— The task —
Copy the lines of the data word for word, from the line with "This is an attempt" to the line with "the transform function.", and leave the pictures out of your answer.

[Records taken from a dataset]
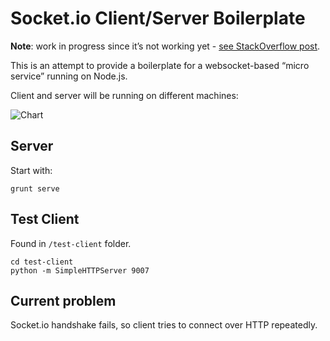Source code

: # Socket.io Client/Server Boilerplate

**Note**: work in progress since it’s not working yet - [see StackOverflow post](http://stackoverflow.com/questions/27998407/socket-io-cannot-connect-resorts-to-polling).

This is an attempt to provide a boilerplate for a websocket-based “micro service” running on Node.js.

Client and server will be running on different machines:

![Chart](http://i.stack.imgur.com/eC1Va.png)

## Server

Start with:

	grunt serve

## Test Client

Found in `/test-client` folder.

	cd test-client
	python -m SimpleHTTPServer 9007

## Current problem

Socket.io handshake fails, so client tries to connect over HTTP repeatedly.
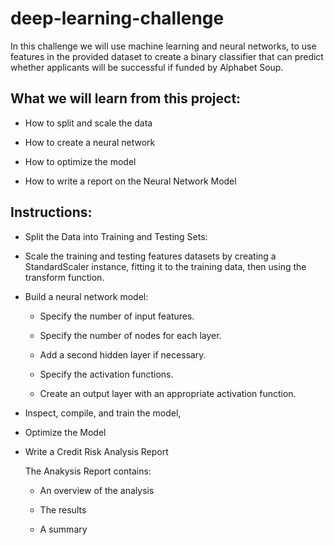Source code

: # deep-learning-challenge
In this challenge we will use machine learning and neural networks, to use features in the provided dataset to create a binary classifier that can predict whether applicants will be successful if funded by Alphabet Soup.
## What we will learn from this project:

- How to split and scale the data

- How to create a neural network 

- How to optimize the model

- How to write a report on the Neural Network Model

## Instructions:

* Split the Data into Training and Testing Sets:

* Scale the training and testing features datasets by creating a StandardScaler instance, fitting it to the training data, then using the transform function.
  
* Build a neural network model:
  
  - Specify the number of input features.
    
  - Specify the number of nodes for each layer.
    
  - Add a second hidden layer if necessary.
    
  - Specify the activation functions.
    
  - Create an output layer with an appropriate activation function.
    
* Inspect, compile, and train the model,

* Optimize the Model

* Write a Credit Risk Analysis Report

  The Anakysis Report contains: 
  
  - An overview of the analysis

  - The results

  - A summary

--

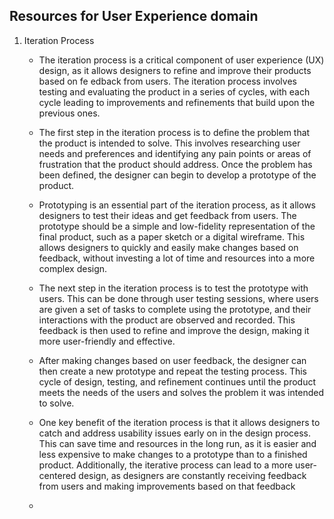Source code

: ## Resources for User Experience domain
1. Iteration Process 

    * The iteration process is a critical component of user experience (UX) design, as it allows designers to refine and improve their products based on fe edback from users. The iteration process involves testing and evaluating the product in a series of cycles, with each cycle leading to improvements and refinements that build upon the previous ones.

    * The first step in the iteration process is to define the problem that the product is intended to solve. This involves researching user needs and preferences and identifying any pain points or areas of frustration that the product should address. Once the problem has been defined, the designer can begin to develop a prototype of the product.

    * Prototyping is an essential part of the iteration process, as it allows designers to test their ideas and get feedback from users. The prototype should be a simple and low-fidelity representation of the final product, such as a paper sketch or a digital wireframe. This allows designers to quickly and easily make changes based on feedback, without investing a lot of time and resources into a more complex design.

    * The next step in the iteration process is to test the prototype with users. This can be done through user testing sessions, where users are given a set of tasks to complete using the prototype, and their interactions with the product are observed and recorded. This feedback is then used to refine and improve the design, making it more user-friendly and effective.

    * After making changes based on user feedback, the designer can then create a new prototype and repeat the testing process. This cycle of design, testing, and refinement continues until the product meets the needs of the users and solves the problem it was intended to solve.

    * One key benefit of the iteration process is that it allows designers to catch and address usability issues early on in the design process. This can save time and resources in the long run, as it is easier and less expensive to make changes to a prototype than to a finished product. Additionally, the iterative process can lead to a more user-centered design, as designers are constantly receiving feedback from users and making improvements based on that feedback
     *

— Exercise answer —
This is an attempt to provide a boilerplate for a websocket-based “micro service” running on Node.js.

Client and server will be running on different machines:

![Chart](http://i.stack.imgur.com/eC1Va.png)

## Server

Start with:

	grunt serve

## Test Client

Found in `/test-client` folder.

	cd test-client
	python -m SimpleHTTPServer 9007

## Current problem

Socket.io handshake fails, so client tries to connect over HTTP repeatedly.
Source code

: # deep-learning-challenge
In this challenge we will use machine learning and neural networks, to use features in the provided dataset to create a binary classifier that can predict whether applicants will be successful if funded by Alphabet Soup.
## What we will learn from this project:

- How to split and scale the data

- How to create a neural network 

- How to optimize the model

- How to write a report on the Neural Network Model

## Instructions:

* Split the Data into Training and Testing Sets:

* Scale the training and testing features datasets by creating a StandardScaler instance, fitting it to the training data, then using the transform function.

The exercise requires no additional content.